Music elevates mood and stimulates memory for everyone. Just last week, I saw a question on Facebook asking if anyone remembered Gordon Lightfoot and could name one of his songs. I paused the show I was watching, The Blacklist, and felt compelled to answer the question. The posts were full of “The Wreck of the Edmund Fitzgerald,” but the Gordon Lightfoot song that always meant the most to me was “Sundown.” It had been years since I heard the song, but I instantly thought of Jim and when my kids were young. Jim used to sing that song and it always makes me think of the seventies—Jim with his sideburns and me with long straight hair parted in the middle. The song ignites memories of youth, love, hard but happy times. I typed in “Sundown” and restarted my movie. About two minutes later, Gordon Lightfoot’s smooth voice began singing “Sundown.” Memories upon memories. I thought it just a little beyond strange that the song followed so quickly on the heels of the Facebook question.
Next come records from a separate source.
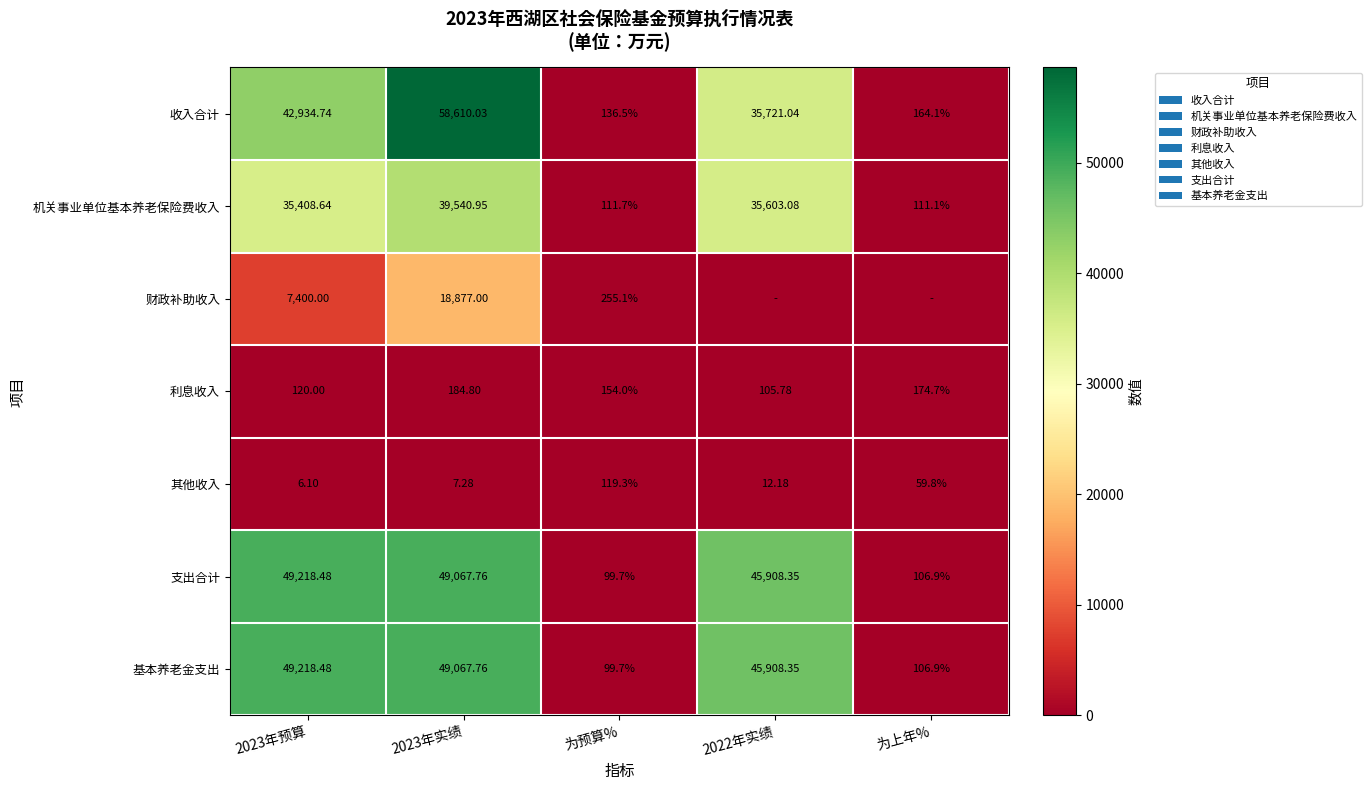

What is the minimum value for 利息收入?

105.8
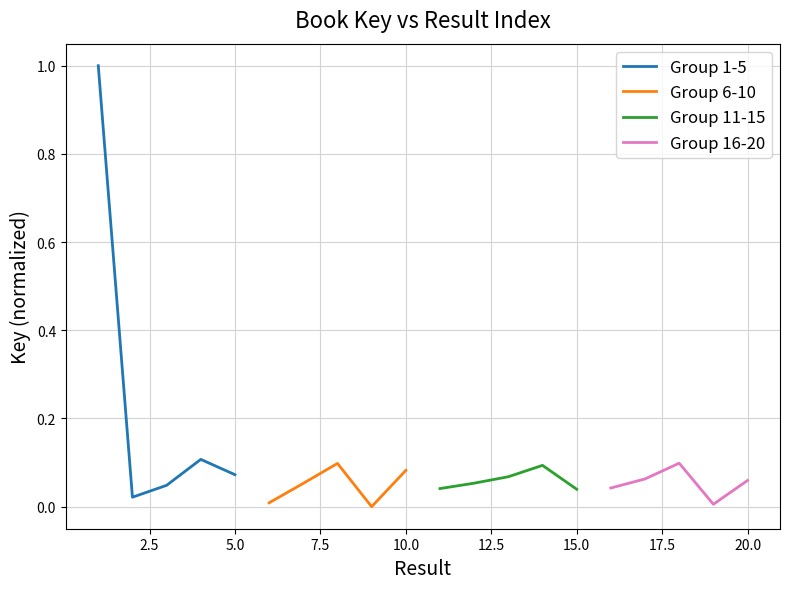

What is the difference between the maximum and minimum values in the Group 1-5 series?

1.0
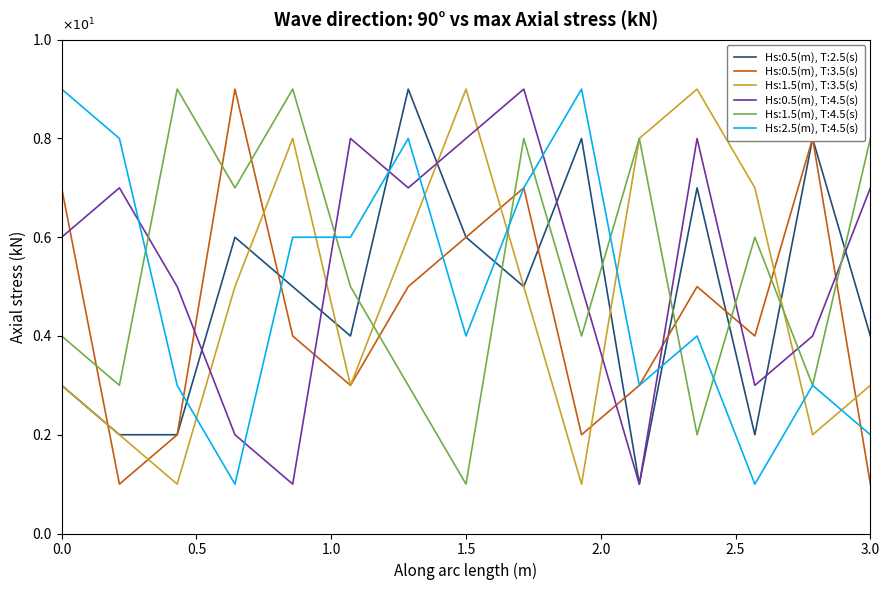

What are all the series names shown in the legend?

Hs:0.5(m), T:2.5(s), Hs:0.5(m), T:3.5(s), Hs:1.5(m), T:3.5(s), Hs:0.5(m), T:4.5(s), Hs:1.5(m), T:4.5(s), Hs:2.5(m), T:4.5(s)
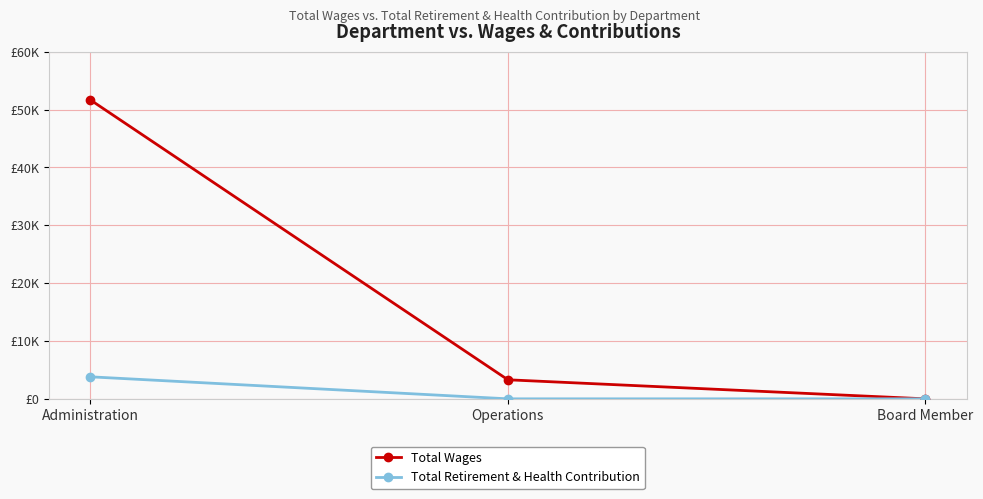

What position from the left is Board Member?

3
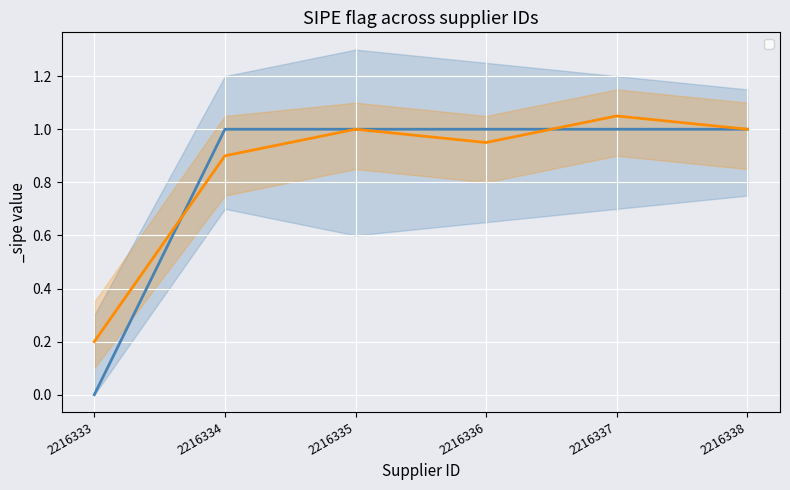

List the series in order of their peak value, highest first.

_sipe_upper, _sipe, _sipe_lower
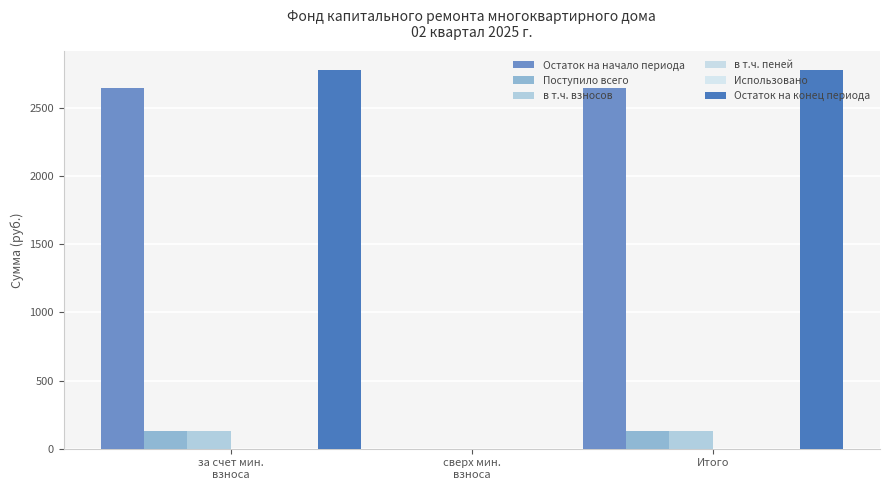

What is the maximum value shown in the chart?

2780.6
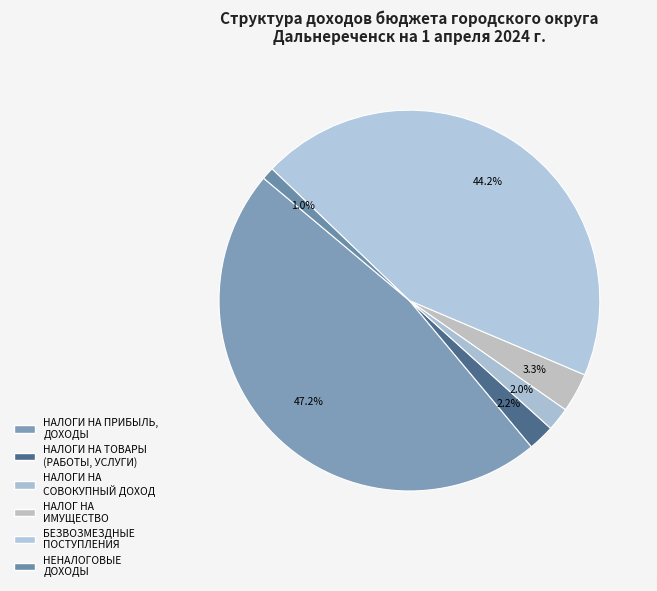

Is it true that НАЛОГИ НА СОВОКУПНЫЙ ДОХОД is 2% of the pie?

True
I believe that when music plays a big part of life, it can be a way to connect with people who no longer share our physical world. Was it just a coincidence that I saw a question that led to a specific song more than three decades old and then heard it on a TV show within minutes of each other? Maybe. Maybe not. It could have been a gentle auditory reminder that our life force doesn’t end with death.

In my quiet house the only sound I hear right now with my physical ears is the gurgling of the refrigerator and the buzzing of an impatient dryer. But in my mind, I still hear soul soothing echoes of laughter and music from long ago.